La patata bollente è dunque diventata una specie di bomba nelle mani di Paolo Campinoti, perchè Scott Redding e Danilo Petrucci, sono entrambi dei grandi piloti, giovani e pieni di ambizione. E’ impensabile che uno dei due accetti che il compagno di team abbia un vantaggio tecnico evidente e la lotta a cui si è dato inizio in questo finale di stagione è davvero illogica. Se ci si mette nei panni del manager, è ovvio che la scelta fatta sia la più sensata, la più giusta e la più oggettiva. Ma con questa decisione, in Pramac hanno dimenticato che il pilota deve pensare solo a fare il pilota.
Non deve preoccuparsi di battere il proprio compagno di team, ma deve solo pensare ad ottenere il miglior risultato possibile in stagione. Il pilota non deve prendere decisioni in sella che possano compromettere il suo futuro, deve solo pensare a dare del gran gas. La gara di Aragon è stata un vero inferno, con il contatto avvenuto nel primo giro tra i due piloti e la conseguente gara rovinata per entrambi. Un clamoroso autogol che si può imputare a Danilo Petrucci per l’operatività spicciola, ma che affonda le proprie ragioni molto più in profondità.
Una decisione insindacabile presa dalla squadra, avrebbe forse fatto storcere il naso ad uno dei piloti, ma non avrebbe aperto la strada ad un confronto in pista deleterio e potenzialmente dannoso anche per il 2017. Quando nel 2002 in Honda decisero di assegnare una sola RCv-212 al Team Pons, che faceva correre Loris Capirossi e Alex Barros, la decisione di assegnare la moto al pilota brasiliano fu presa solo ed esclusivamente da Sito Pons. Il manager spagnolo utilizzò espressamente queste parole: “I piloti devono pensare a correre. Su cosa devono correre, lo decido io”.

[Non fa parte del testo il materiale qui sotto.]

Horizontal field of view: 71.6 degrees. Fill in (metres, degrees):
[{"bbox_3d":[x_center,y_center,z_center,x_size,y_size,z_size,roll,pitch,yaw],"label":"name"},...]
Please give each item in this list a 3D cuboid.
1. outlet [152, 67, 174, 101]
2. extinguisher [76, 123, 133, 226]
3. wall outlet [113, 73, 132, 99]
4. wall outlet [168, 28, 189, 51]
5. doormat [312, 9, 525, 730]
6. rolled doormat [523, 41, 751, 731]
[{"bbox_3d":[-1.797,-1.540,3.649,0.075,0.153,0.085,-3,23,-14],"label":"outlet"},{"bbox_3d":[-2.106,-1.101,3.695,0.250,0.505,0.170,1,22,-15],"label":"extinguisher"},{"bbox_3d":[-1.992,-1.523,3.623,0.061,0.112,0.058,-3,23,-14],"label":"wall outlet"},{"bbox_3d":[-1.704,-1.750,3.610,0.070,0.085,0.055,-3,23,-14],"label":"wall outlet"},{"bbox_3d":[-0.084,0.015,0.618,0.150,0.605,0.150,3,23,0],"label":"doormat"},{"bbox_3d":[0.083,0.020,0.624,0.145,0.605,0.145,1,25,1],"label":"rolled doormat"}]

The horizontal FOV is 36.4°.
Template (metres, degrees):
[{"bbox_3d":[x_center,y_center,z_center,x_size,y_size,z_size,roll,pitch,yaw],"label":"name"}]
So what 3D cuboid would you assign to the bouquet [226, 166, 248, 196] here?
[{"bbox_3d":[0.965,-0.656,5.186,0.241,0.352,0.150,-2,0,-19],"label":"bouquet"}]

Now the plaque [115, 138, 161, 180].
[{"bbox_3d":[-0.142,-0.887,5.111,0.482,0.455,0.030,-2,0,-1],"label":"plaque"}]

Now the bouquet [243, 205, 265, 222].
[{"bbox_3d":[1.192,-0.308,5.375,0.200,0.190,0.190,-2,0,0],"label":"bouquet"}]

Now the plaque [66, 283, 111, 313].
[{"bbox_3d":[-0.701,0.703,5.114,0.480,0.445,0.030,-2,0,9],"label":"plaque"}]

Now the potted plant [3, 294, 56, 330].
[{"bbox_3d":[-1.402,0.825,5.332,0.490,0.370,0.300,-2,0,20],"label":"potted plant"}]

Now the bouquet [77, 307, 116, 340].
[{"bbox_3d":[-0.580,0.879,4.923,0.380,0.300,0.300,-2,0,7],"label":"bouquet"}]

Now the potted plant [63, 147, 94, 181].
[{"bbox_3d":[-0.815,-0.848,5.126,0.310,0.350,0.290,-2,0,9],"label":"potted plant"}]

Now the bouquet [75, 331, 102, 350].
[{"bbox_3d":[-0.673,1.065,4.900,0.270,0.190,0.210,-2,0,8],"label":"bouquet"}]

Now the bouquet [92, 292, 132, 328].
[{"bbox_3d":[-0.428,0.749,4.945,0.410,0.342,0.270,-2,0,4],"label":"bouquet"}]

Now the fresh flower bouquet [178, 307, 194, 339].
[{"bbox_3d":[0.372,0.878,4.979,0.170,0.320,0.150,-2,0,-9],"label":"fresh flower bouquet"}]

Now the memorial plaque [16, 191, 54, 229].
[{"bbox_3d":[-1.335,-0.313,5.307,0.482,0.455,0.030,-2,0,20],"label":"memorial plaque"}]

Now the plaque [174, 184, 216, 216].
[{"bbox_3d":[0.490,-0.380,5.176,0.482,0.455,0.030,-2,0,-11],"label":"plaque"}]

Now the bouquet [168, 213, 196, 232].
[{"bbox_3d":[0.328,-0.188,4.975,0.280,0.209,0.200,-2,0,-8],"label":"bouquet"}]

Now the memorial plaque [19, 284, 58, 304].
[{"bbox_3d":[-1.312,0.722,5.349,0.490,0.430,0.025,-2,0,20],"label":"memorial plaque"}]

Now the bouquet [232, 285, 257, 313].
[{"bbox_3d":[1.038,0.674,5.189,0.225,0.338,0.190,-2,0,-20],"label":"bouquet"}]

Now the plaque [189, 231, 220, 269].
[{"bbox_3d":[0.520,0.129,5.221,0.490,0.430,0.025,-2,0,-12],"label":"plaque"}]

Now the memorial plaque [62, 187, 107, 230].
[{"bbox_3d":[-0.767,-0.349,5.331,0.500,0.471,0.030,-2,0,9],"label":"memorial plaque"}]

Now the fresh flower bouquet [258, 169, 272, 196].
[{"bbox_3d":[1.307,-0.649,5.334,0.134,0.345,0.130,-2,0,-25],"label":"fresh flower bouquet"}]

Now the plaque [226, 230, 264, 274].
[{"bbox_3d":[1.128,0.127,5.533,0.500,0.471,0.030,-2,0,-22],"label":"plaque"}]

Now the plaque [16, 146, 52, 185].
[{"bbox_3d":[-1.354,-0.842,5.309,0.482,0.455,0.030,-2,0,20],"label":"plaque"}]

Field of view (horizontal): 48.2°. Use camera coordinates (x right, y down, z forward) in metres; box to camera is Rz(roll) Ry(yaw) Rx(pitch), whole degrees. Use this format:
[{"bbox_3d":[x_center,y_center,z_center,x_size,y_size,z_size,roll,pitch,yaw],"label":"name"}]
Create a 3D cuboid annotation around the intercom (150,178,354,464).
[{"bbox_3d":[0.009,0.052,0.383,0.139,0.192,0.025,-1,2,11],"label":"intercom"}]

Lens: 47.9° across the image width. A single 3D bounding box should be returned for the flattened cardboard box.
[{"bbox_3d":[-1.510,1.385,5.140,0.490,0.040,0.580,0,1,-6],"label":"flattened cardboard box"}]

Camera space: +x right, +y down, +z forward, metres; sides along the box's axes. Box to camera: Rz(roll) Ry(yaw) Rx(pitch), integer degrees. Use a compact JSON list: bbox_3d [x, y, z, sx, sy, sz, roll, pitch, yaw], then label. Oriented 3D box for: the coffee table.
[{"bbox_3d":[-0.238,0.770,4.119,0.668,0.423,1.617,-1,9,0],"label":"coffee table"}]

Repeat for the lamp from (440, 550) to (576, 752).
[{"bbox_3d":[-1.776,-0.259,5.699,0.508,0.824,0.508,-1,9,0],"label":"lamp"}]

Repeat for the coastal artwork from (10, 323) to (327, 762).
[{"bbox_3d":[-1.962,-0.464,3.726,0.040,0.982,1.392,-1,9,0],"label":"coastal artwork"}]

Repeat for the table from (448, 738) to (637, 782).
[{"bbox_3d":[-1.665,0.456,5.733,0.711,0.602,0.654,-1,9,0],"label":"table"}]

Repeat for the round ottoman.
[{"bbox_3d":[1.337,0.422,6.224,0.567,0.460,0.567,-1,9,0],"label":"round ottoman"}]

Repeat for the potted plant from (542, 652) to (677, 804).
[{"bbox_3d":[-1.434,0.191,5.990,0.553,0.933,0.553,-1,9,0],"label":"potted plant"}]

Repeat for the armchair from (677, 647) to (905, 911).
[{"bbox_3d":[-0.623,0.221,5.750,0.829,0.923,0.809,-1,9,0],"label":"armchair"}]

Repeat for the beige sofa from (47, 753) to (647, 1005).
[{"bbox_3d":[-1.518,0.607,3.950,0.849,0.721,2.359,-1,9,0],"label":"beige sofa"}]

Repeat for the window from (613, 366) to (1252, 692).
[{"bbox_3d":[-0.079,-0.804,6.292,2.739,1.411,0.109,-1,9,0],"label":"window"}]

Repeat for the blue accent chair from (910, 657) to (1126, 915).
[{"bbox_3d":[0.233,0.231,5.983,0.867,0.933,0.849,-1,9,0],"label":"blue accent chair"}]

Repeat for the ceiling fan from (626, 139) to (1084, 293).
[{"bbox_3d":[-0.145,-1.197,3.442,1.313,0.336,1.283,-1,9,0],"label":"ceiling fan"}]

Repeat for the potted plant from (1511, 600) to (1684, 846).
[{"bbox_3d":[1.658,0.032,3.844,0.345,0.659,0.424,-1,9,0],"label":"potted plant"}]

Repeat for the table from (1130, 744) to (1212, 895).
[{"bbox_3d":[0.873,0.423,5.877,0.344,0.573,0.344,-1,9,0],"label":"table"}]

Atteggiamento dispotico? Politica sportiva da rivedere? Il risultato fu che Loris Capirossi fece della gare semplicemente grandiose con la NSR500 prima di passare in Ducati, e Alex Barros vinse il “mundialito” contro Valentino Rossi nel finale di stagione. A volte un manager dovrebbe essere dispotico, perchè in un team lavorano tante persone. I due piloti sono parte del gioco, ma non è saggio affidare alla pista decisioni di questo tipo. Il conto da pagare potrebbe essere salato, e non parliamo solo di ricambi e carenature. Avere in un box due piloti che non si sopportano, non ha mai fatto bene a nessuno.
E non ce ne vogliano Scott Redding e Danilo Petrucci, ma il caso di Senna e Prost in McLaren metteva in scena attori di altro spessore. Ed il regista era Ron Dennis, mica fuffa.